Denominare, sistematizzare, categorizzare, ordinare, disciplinare, classificare... Sono i logici prerequisiti per capire e per dirci l’emporio della realtà. Quelli della mia generazione l’hanno compreso dall’asilo asteggiando su un foglio a quadrettoni delle asticelle identiche di misura, ognuna conforme all’indicazione dell’educatore. E così, grazie a quelle remote asticelle equidistanti e ritte, oggi possiamo definire cosa sono gli animali ripetendo in coro (col dizionario Garzanti):
«Animali: organismi viventi dotati di sensi e di movimento autonomo»,
anche se potremmo invece dire a ruota libera (con J. L. Borges, L'idioma analitico di John Wilkins):
«E' scritto che gli animali si dividono in
(a) appartenenti all'Imperatore,
(b) imbalsamati,
(c) ammaestrati,
(d) lattonzoli,
(e) sirene,
(f) favolosi,
(g) cani randagi,
(h) inclusi in questa classificazione,
(i) che s'agitano come pazzi,
(j) innumerevoli,
(k) disegnati con un pennello finissimo di pelo di cammello,
(l) eccetera,
(m) che hanno rotto il vaso,
(n) che da lontano sembrano mosche.»
Tutte definizioni di per sé sensate ma sprovviste di criterio tassonomico. E perché no? Non possiamo escludere che tutta questa, seppure necessaria, sistematizzazione sia un po’ metterci i bastoni fra le ruote? Freud, per certe cose, pensava di sì:
«Il successo della psicoanalisi dipende dal fatto che egli [il paziente] osservi e comunichi tutto ciò che gli passa per la mente e non sia tentato di sopprimere un'idea perché gli sembra insignificante o non pertinente, un'altra perché gli sembra assurda: che deve comportarsi con tutta imparzialità nei confronti di ciò che gli viene in mente, perché dipenderebbe proprio dalla critica se non riuscisse a trovare la soluzione del sogno, dell'idea ossessiva, e così via, di cui si è in cerca.» (L'interpretazione dei sogni.)

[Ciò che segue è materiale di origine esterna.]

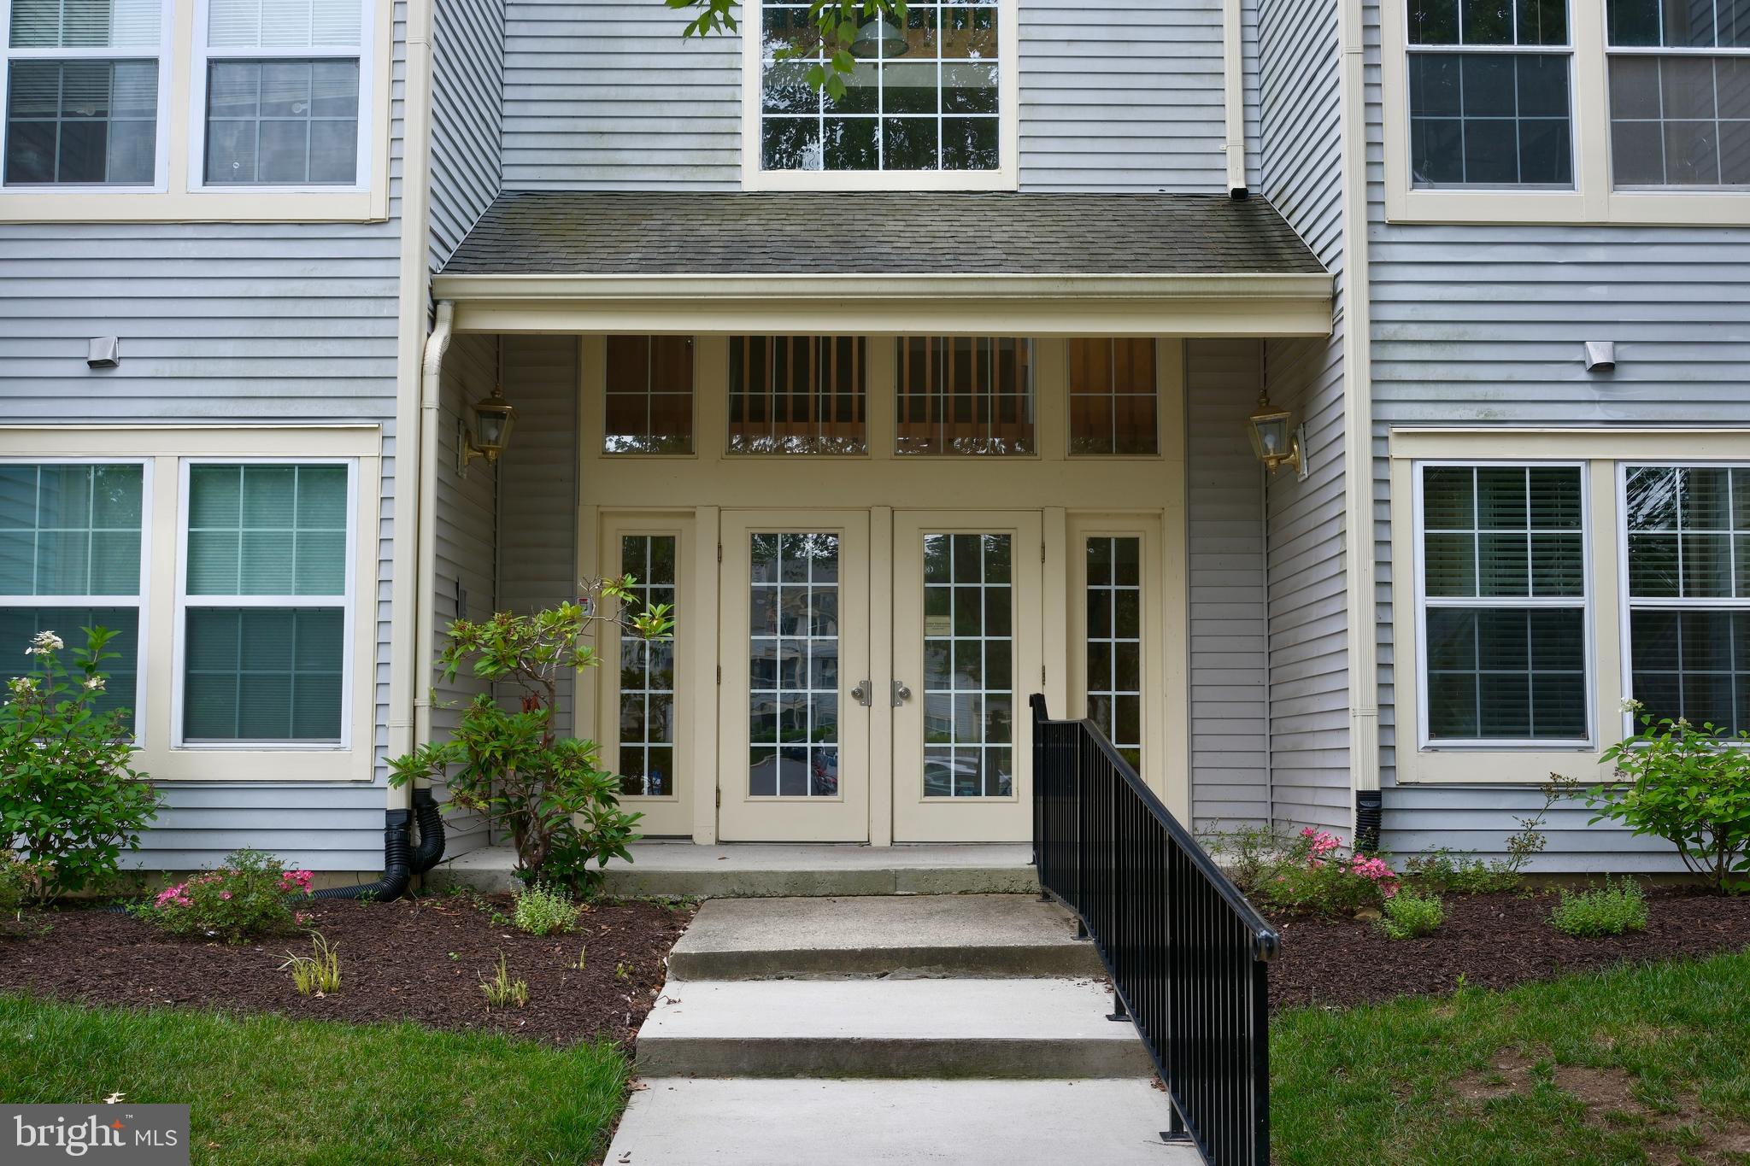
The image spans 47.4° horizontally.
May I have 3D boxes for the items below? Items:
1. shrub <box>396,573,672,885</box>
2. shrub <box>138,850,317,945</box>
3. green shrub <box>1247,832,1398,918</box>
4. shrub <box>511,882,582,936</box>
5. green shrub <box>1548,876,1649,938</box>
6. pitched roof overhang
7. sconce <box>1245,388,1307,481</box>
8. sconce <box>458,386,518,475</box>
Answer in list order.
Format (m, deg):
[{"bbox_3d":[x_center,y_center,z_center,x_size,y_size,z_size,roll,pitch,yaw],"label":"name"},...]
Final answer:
[{"bbox_3d":[-1.621,0.696,9.323,1.317,1.423,1.100,0,-5,0],"label":"shrub"},{"bbox_3d":[-2.863,1.366,8.761,0.781,0.384,0.650,0,-5,0],"label":"shrub"},{"bbox_3d":[2.054,1.312,9.072,0.666,0.392,0.550,0,-5,0],"label":"green shrub"},{"bbox_3d":[-1.426,1.405,8.628,0.302,0.226,0.280,0,-5,0],"label":"shrub"},{"bbox_3d":[3.158,1.408,8.693,0.441,0.248,0.380,0,-5,0],"label":"green shrub"},{"bbox_3d":[0.048,-1.882,11.420,4.720,1.260,1.880,0,-5,0],"label":"pitched roof overhang"},{"bbox_3d":[2.261,-0.833,11.199,0.310,0.510,0.215,0,-5,0],"label":"sconce"},{"bbox_3d":[-2.166,-0.862,11.197,0.315,0.510,0.215,0,-5,0],"label":"sconce"}]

A. Einstein iniziava le sue ricerche alla larga da mediazioni logiche, che recuperava solo nella fase di verifica:
«L'immagine più semplice che ci si può formare dell'origine di una scienza empirica è quella che si basa sul metodo induttivo. Fatti singoli vengono scelti e raggruppati in modo da lasciare emergere con chiarezza la relazione legiforme che li connette […]. Già un rapido sguardo allo sviluppo effettivo della scienza mostra che i grandi progressi della conoscenza scientifica si sono avuti solo in piccola parte in questo modo. Infatti, se il ricercatore si avvicinasse alle cose senza una qualche idea preconcetta, come potrebbe egli cogliere dall’enorme quantità di una complicatissima esperienza quei fatti che sono abbastanza semplici da rendere palesi relazioni legiformi? Galilei non avrebbe mai potuto trovare la legge della caduta libera dei gravi senza l'idea preconcetta che i rapporti che troviamo di fatto sono complicati dagli effetti della resistenza dell'aria, e che quindi dobbiamo considerare cadute di gravi in cui tale resistenza gioca un ruolo sostanzialmente nullo. I progressi veramente grandi della conoscenza della natura si sono avuti da una via quasi diametralmente opposta a quella dell'induzione […]. Il ricercatore […] non perviene al suo sistema teorico per via metodica, induttiva; egli piuttosto, si avvicina ai fatti tramite una scelta intuitiva tra teorie pensabili, basate su assiomi. (Induzione e deduzione nella fisica).
Necessario sistematizzare, categorizzare e disciplinare così da capire e capirci, ma il primo articolo di tale ordinamento dovrebbe forse recitare: “Siffatto ordinamento strumento parziale e provvisorio per indagare la realtà non va equivocato per essa.”